Фрэн саркастично хмыкнула и сказала:
— А помнишь эти его рубашки? Думаю, в этом была половина его проблемы.
Как по мановению волшебной палочки я вспомнила, что на первом курсе он ходил в трех одинаковых разноцветных рубашках — таких спортивных рубашках насыщенных тонов с белой окантовкой на воротнике и манжетах. Из тех, в которые одевают пятилетних детей.
— Бедный Джефф, — сказала я.
Я запыхалась, поспевая за Фрэн. Одна из особенностей жизни в Эл-Эй заключается в том, что ты забываешь, как передвигаться в одежде или снаряжении, которые хоть что-то весят.
Мы были примерно в том месте, где когда-то лежали матрасы, хотя деревья и даже сама тропа так изменились, что я не могла быть в этом уверена.
Фрэн сказала:
— У нас ведь все хорошо? Ты не злишься на меня за тот вечер? Я просто не хочу, чтобы ты ударилась в теорию заговора.

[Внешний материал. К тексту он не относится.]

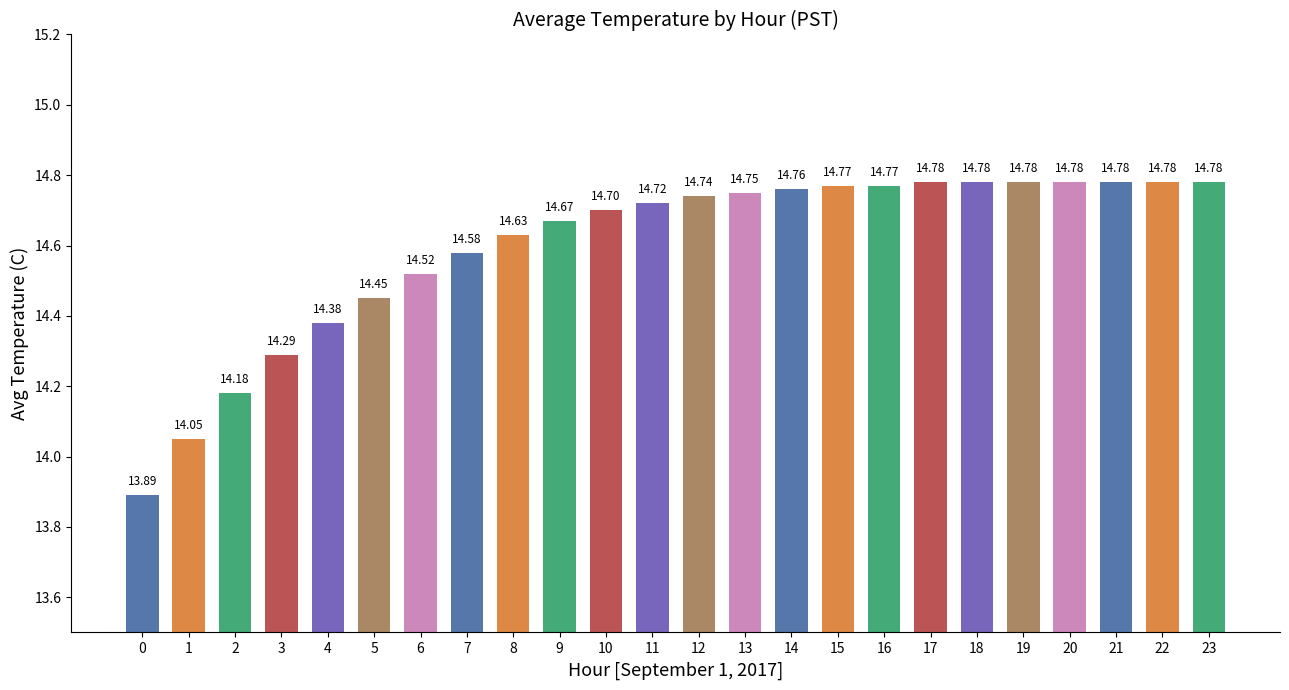

True or false: the data shows 23.0 at 16.

False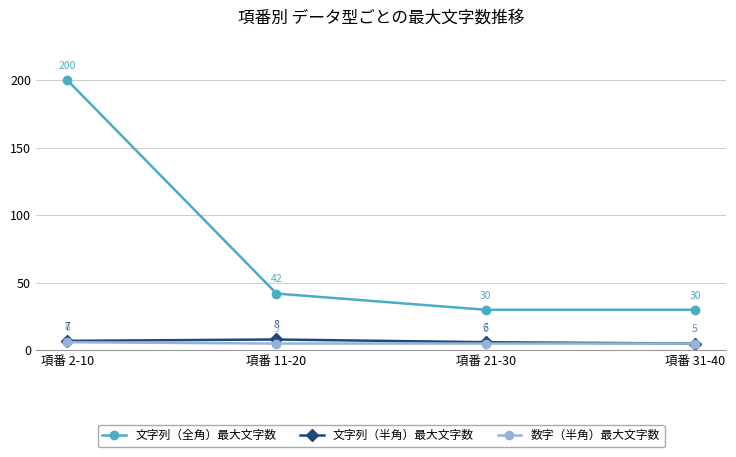

List the series in order of their peak value, lowest first.

数字（半角）最大文字数, 文字列（半角）最大文字数, 文字列（全角）最大文字数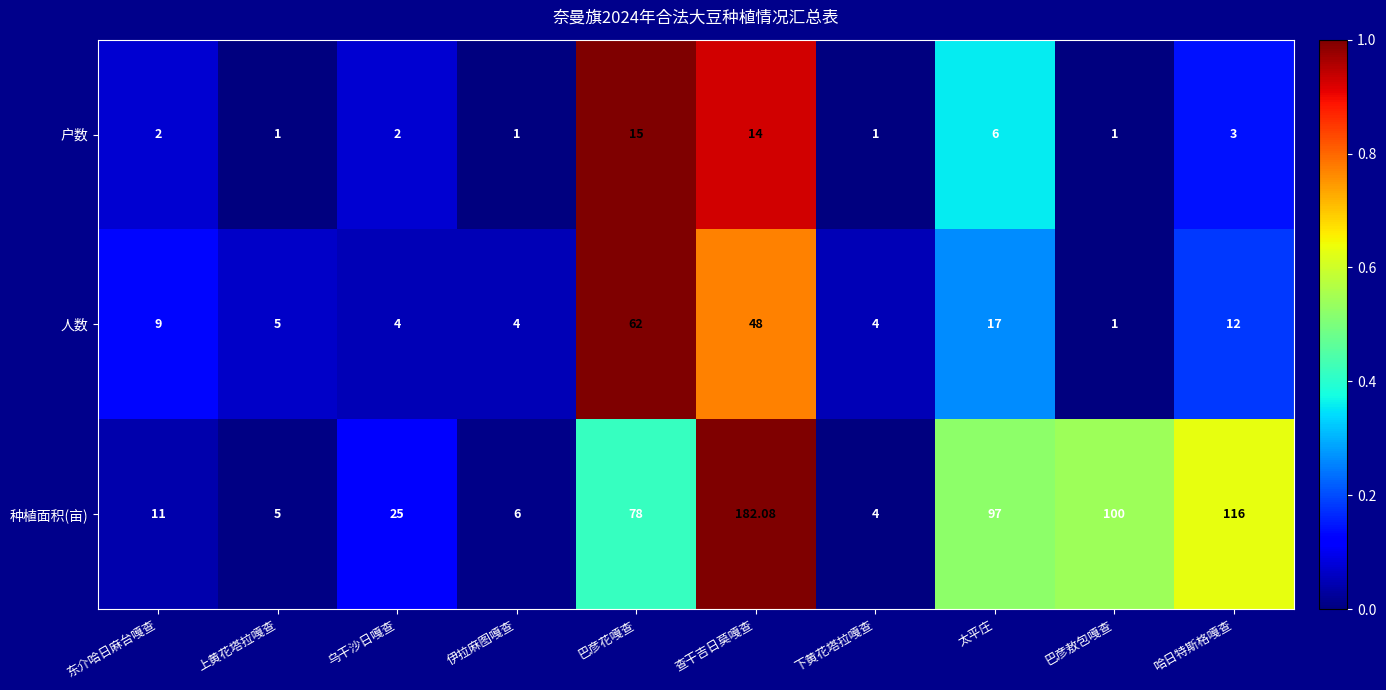

Which series changed the most between 东介哈日麻台嘎查 and 查干吉日莫嘎查?

种植面积(亩)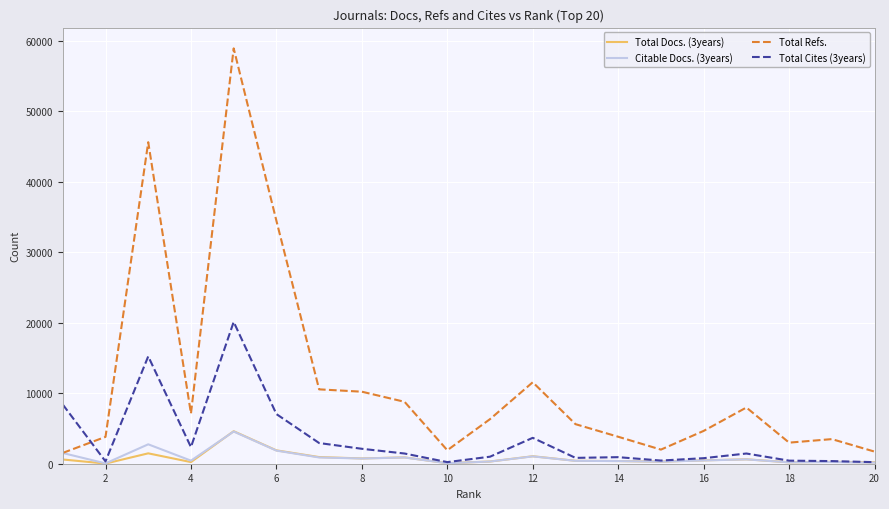

What are all the series names shown in the legend?

Total Docs. (3years), Citable Docs. (3years), Total Refs., Total Cites (3years)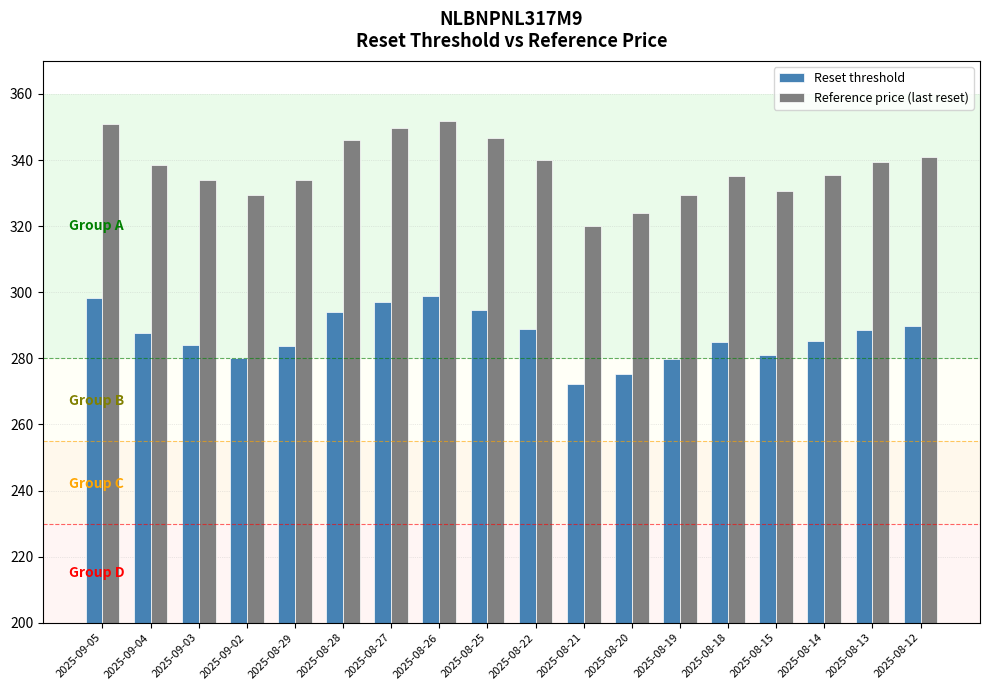

Which series has the largest total across all categories?

Reference price (last reset)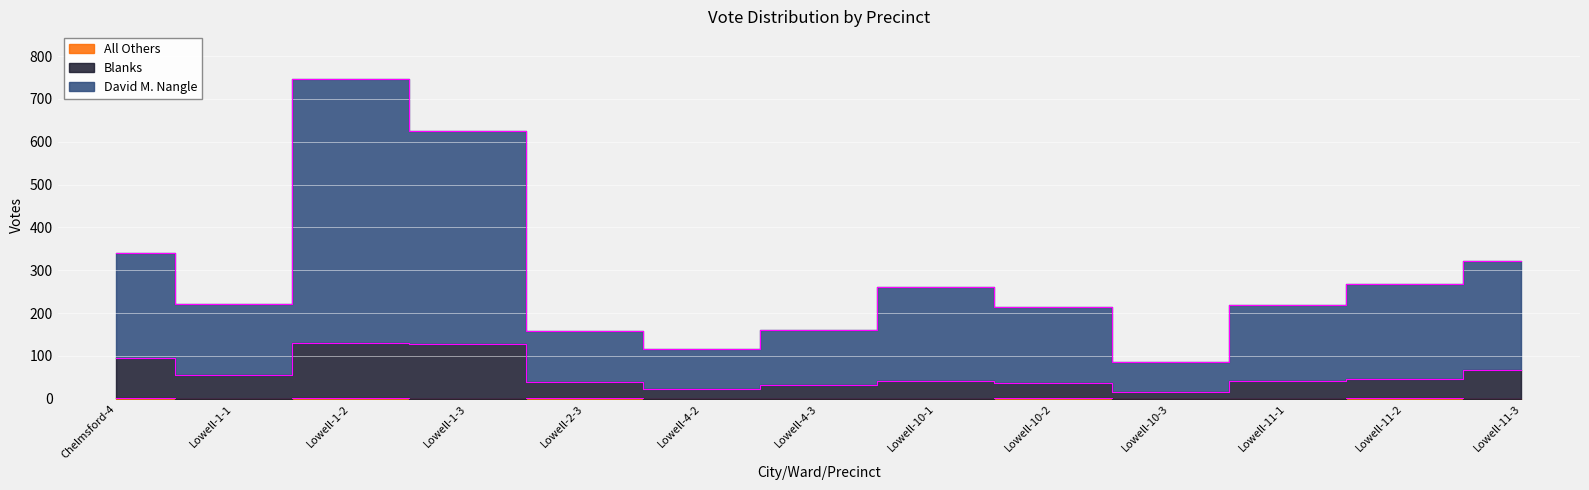

Rank the series by their average value, from lowest to highest.

All Others, Blanks, David M. Nangle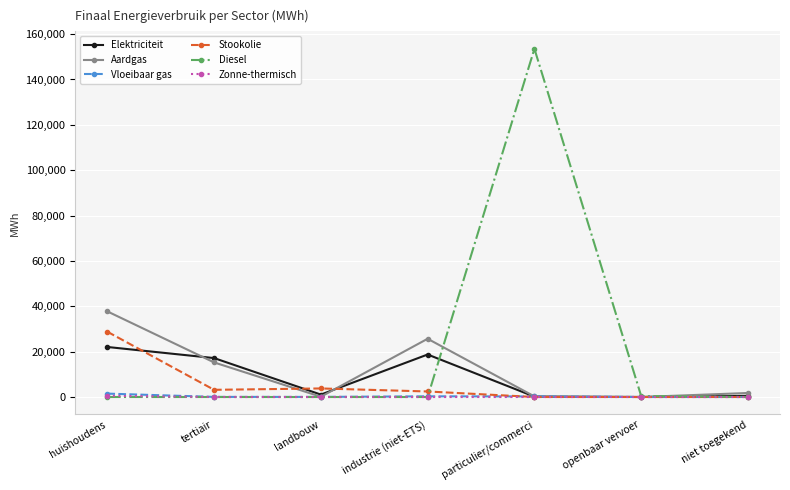

What is the value of the Elektriciteit point at the 6th from the left?

5.6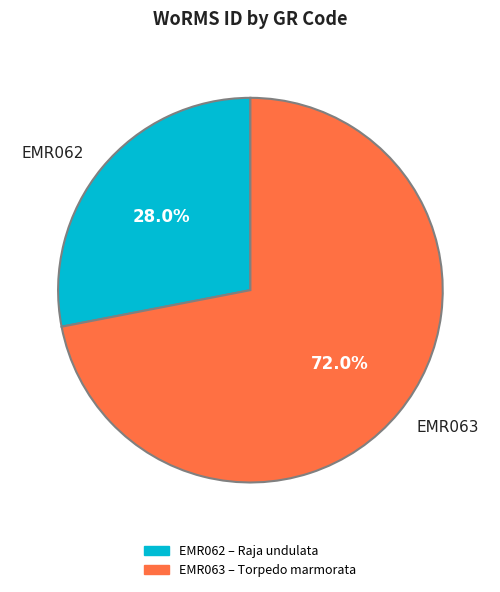

Combined, do EMR062 and EMR063 account for over 50%?

Yes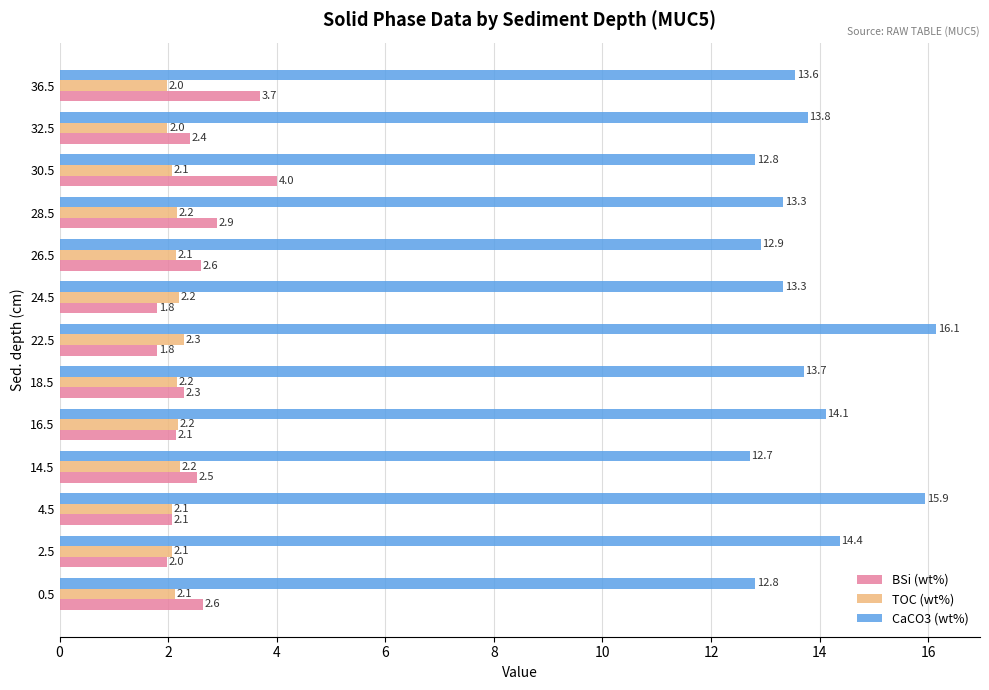

At which label does TOC (wt%) reach its peak?

22.5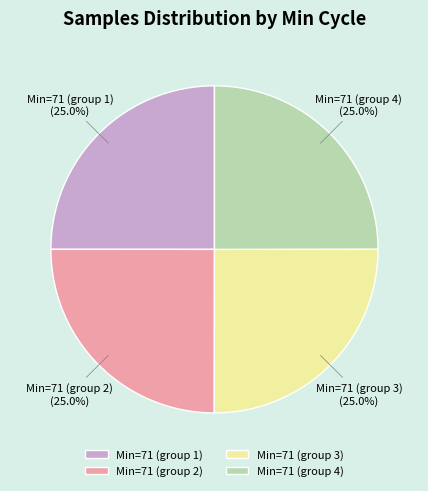

Is there any slice that represents more than half of the pie?

No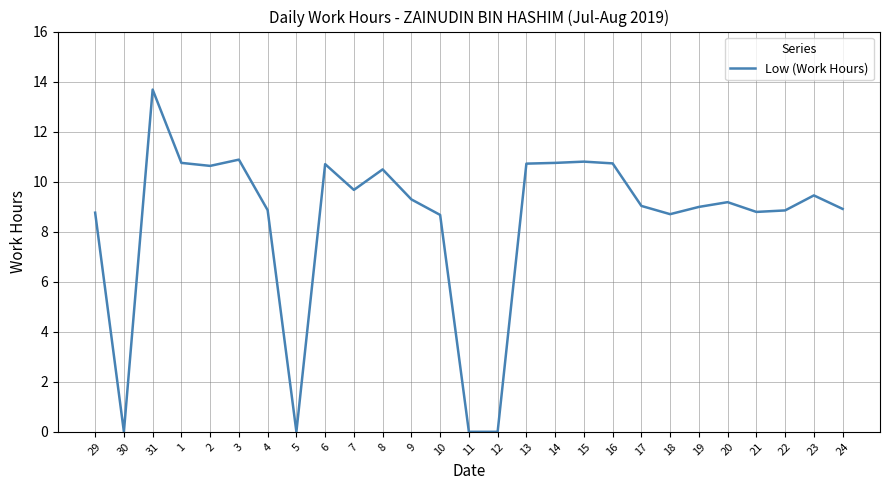

Which label corresponds to the largest value in the chart?

31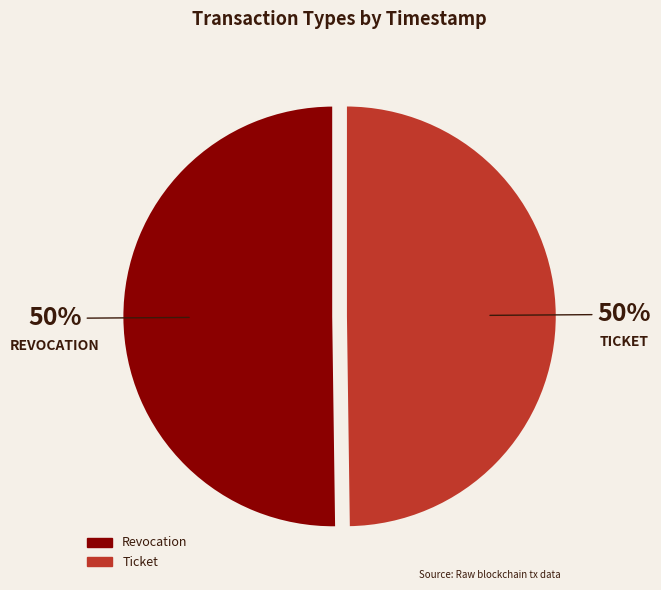

Combined, do Revocation and Ticket account for over 50%?

Yes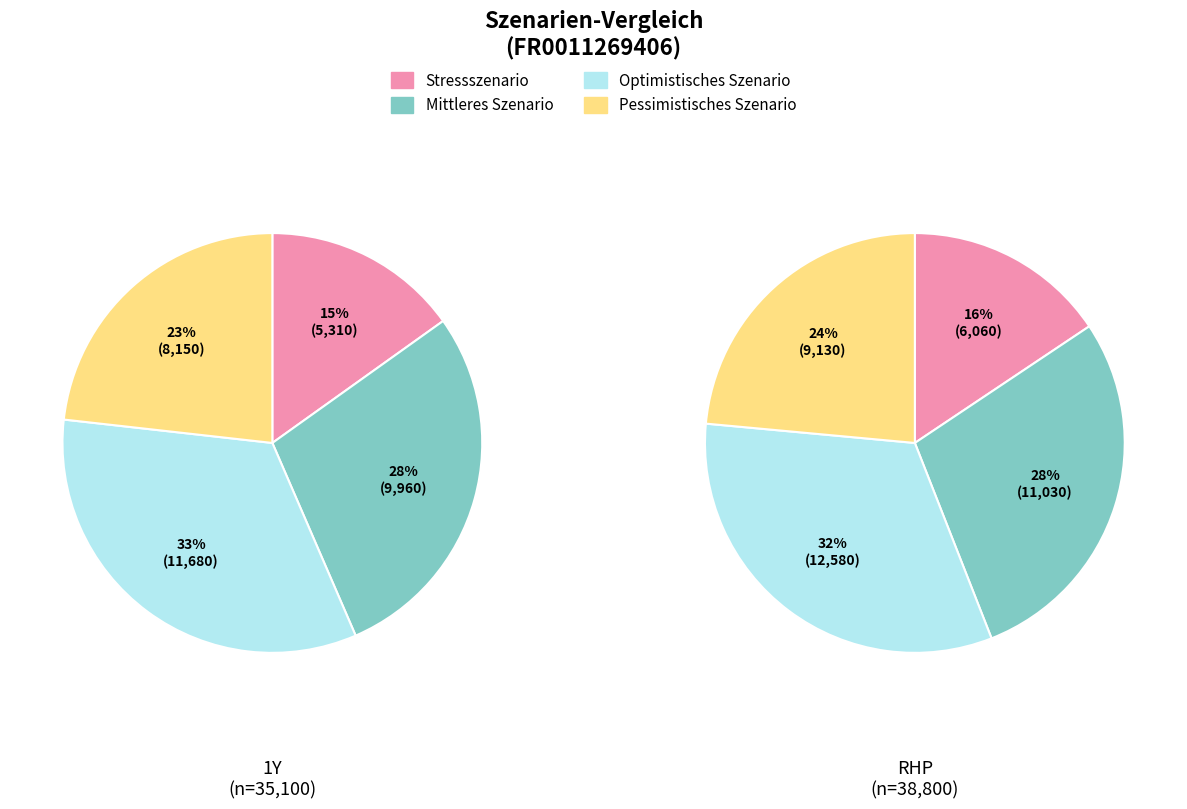

What is the total percentage of RHP and 1Y?

100.0%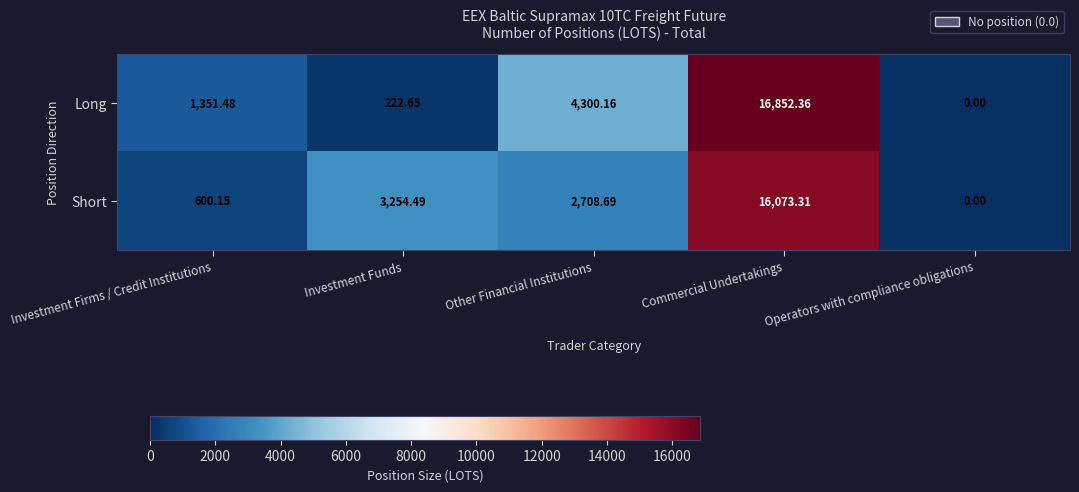

At which label does Long reach its minimum?

Operators with compliance obligations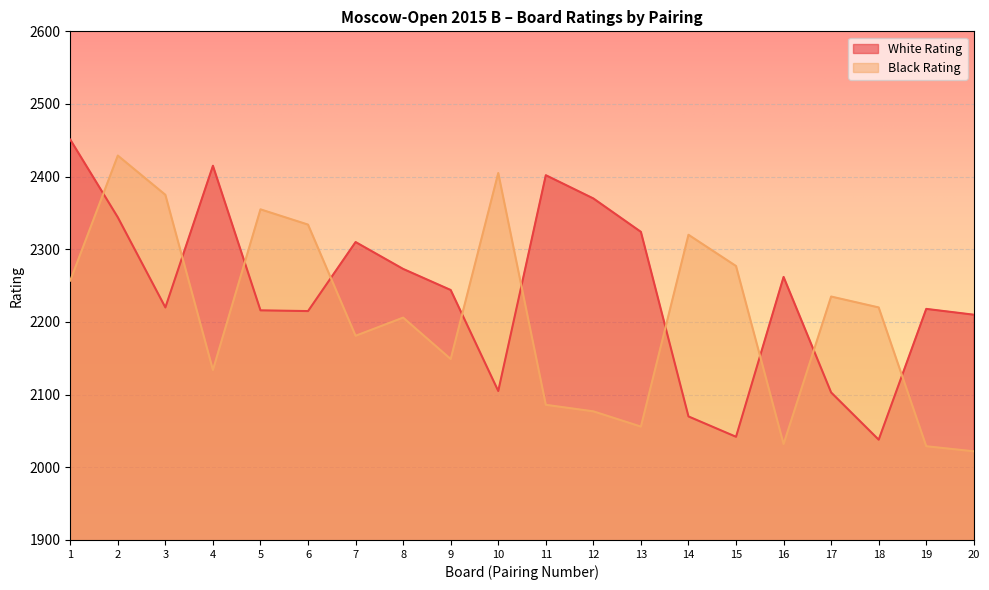

Reading left to right, transcribe all the data shown in this chart.

White Rating: 2451	2344	2220	2415	2216	2215	2310	2273	2244	2105	2402	2370	2324	2070	2042	2262	2103	2038	2218	2210
Black Rating: 2257	2429	2375	2134	2355	2334	2181	2206	2149	2405	2086	2077	2056	2320	2277	2032	2235	2220	2029	2022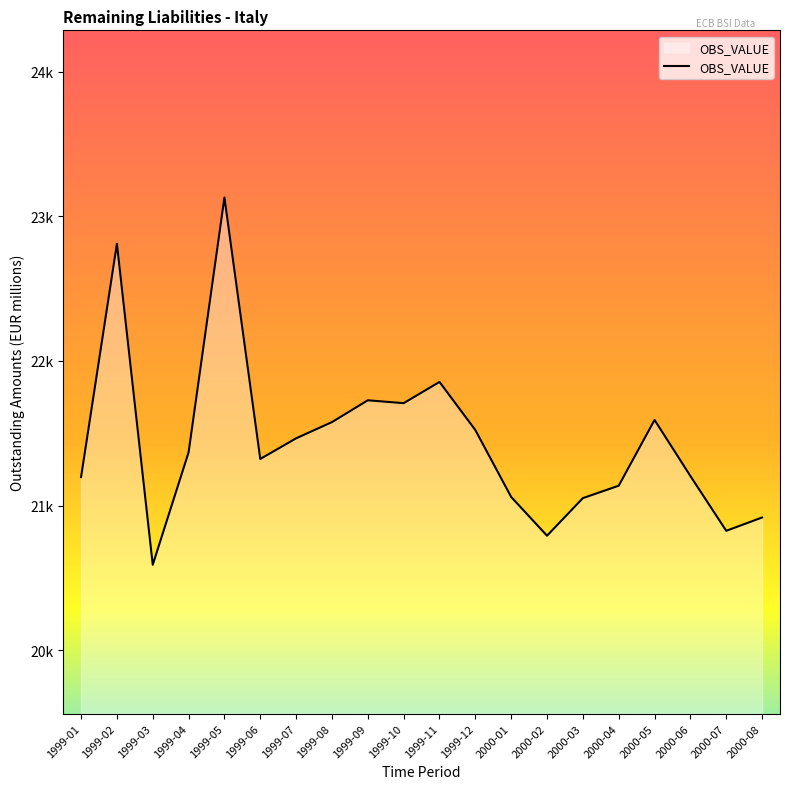

How many points are higher than both their immediate neighbors (excluding endpoints)?

5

Мне захотелось спросить, не думает ли она, что я мутирую в Дэйна Рубру, но это показало бы, что я знаю Дэйна, что не пошло бы мне на пользу.
— Как я уже сказала, это не мой проект. Если бы я знала, как промыть мозги подросткам, я бы давно разбогатела.
— Окей, хорошо. Об этом пишут столько всякой дичи. Мы ведь все убили ее в сатанинском ритуале, помнишь?
— Я злюсь, что меня не позвали.
— И вся эта дичь про убийцу Барбары Крокер. И тема с точками.
Я дважды переспросила и все равно не поняла, о чем она говорила.
— Про ежедневник не в теме? О господи, не надо это гуглить, не усложняй себе жизнь. Кажется, у нее в рюкзаке был ежедневник, когда ее нашли, но его так и не включили в вещественные доказательства.
— Это как-то… нехорошо, — сказала я.
— Потому что это были чисто учебные заметки. Она не вносила туда свою личную жизнь. Но есть теория насчет цветных точек в определенные дни, и шизики с «Реддита» считают, это какой-то код.
— Менструальный цикл, — сказала я, гордая тем, что разгадала это, оставаясь в рамках здравомыслия.
— Это кажется намного более логичным, чем масонский код или что-то такое.